Molte battaglie e molti errori hanno portato al punto in cui siamo: e il libro di Segni ci aiuta a ripercorrere la stagione del bipolarismo italiano attraverso quattro referendum, due vinti e due persi, nell’arco di vent’anni. E ci aiuta a capire, dal punto di vista di un protagonista assoluto di quelle battaglie, il gioco delle alleanze e degli opportunismi che hanno fatto la fortuna o segnato il destino di quelle consultazioni.
Si comincia nel ’91: il referendum sulla preferenza unica. Non è l’inizio della battaglia fra proporzionale e maggioritario, ma dopo anni di dibattito sulle riforme istituzionali il quesito colpisce uno dei meccanismi su cui si fonda il sistema di controllo del voto nella prima Repubblica e asseconda una crescente spinta di cambiamento che le forze politiche faticano a cogliere. L’applicazione della preferenza unica ha tuttavia un effetto ulteriore, probabilmente imprevisto e forse poco analizzato: fa esplodere i costi della politica. I candidati non possono più contare sulle cordate, devono correre da soli, in competizione con tutti gli altri e devono cercare fondi per una campagna elettorale che diviene ancor più fortemente personalizzata. Una distorsione che probabilmente contribuisce a far saltare un sistema già ai limiti.

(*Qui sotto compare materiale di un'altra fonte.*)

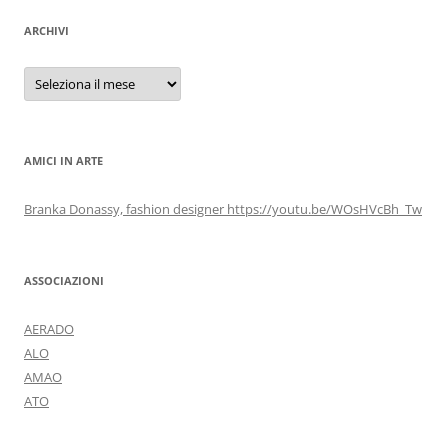
ARCHIVI
Archivi
AMICI IN ARTE
Branka Donassy, fashion designer https://youtu.be/WOsHVcBh_Tw
ASSOCIAZIONI
AERADO
ALO
AMAO
ATO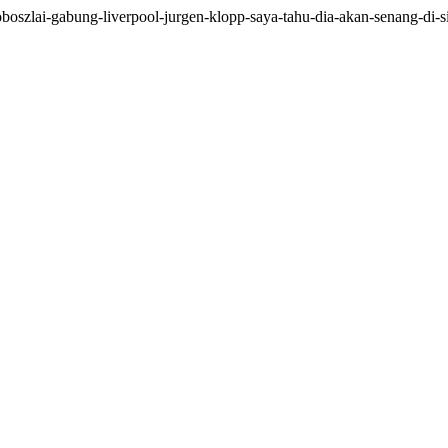
szlai-gabung-liverpool-jurgen-klopp-saya-tahu-dia-akan-senang-di-s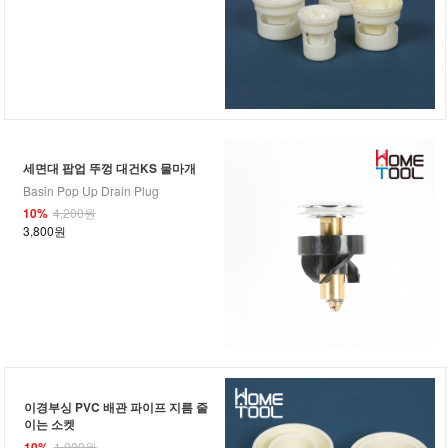
세면대 팝업 뚜껑 대건KS 물마개
Basin Pop Up Drain Plug
10%
4,200원
3,800원
이경부싱 PVC 배관 파이프 지름 줄
이는 소켓
10%
1,000원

Dal punto di vista del movimento referendario, la consultazione del ’91 è la scoperta dell’efficacia di un sistema di consultazione popolare che salta la mediazione di partiti incapaci di autoriformarsi. Con tutti i rischi di questa operazione che Segni non si nasconde: «diventato l’unico interprete di questa istanza di popolo, e trovata una forma semplice per l’espressione del consenso come il referendum, il movimento era invincibile. Il rovescio della medaglia fu che il livello delle speranze e delle aspettative divenne talmente alto che era inevitabile, almeno in parte, l’ondata di ritorno della delusione». Ondata che si farà sentire anni dopo: nella prima fase, il movimento ottiene ancora un risultato decisivo: la vittoria nel referendum del ’93 che impone il passaggio al maggioritario, sia pure attenuato nel Mattarellum dalla permanenza di una quota proporzionale.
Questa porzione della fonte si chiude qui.